====== Passage provided

Turkey’s holdings of US sovereign debt dropped by 12% between May and June.

The country’s US Treasury bond holdings fell to $28.8 billion in June from $32.6 billion the month before, Zero Hedge and RT reported. Since the end of last year, Turkey has reportedly liquidated 52% of its US bonds, bills, and notes.

The liquidation of US bonds in Turkey came in May before the US-Turkey dispute erupted. The US imposed sanctions on Turkey following the arrest of a North American Pastor in the country. Turkey has since responded with sanctions of its own.

Earlier this year, a US Treasury report showed that Russia has also decreased its holding of US government debt, from $96.1 billion in March to an eleven year low of $14.9 billion in May.

“The whole world can see that the dollar’s monopoly is precarious and dangerous for many,” Russian President Vladimir Putin said in May. “Our gold and currency reserves are being diversified, and we’ll continue to do that further.”

============
====== Record extracts

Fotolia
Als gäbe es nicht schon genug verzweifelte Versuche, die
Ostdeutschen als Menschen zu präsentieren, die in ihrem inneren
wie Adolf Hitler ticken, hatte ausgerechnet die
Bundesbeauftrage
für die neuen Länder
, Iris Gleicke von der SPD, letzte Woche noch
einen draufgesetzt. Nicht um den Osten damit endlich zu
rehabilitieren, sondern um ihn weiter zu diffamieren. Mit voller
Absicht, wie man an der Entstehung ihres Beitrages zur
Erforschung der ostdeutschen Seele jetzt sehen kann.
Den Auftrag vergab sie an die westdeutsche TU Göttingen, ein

============

_What to work on_.
1. Revise the article on Turkey's US Treasury holdings from "Turkey’s holdings of" through "billion in May.", substituting "sold off" for "liquidated".
2. Write the next portion of the article on Turkey's and Russia's reduced holdings of US government debt, picking up after its final sentence.

_Exercise responses_.
1.
Turkey’s holdings of US sovereign debt dropped by 12% between May and June.

The country’s US Treasury bond holdings fell to $28.8 billion in June from $32.6 billion the month before, Zero Hedge and RT reported. Since the end of last year, Turkey has reportedly sold off 52% of its US bonds, bills, and notes.

The liquidation of US bonds in Turkey came in May before the US-Turkey dispute erupted. The US imposed sanctions on Turkey following the arrest of a North American Pastor in the country. Turkey has since responded with sanctions of its own.

Earlier this year, a US Treasury report showed that Russia has also decreased its holding of US government debt, from $96.1 billion in March to an eleven year low of $14.9 billion in May.

2.
The movements led some investors to speculate that China could follow suit and sell-off US debt. China is the largest foreign investor in US debt with around $1.18 trillion in US Treasuries.

China’s Vice Finance Minister Zhu Guangyao told CNBC earlier this year that the country had no plans to dump its US Treasury Holdings as it is a “responsible international investor.”

US debt stands at more than $21 trillion as of June 2018 and is projected to be almost equal to US GDP by 2028.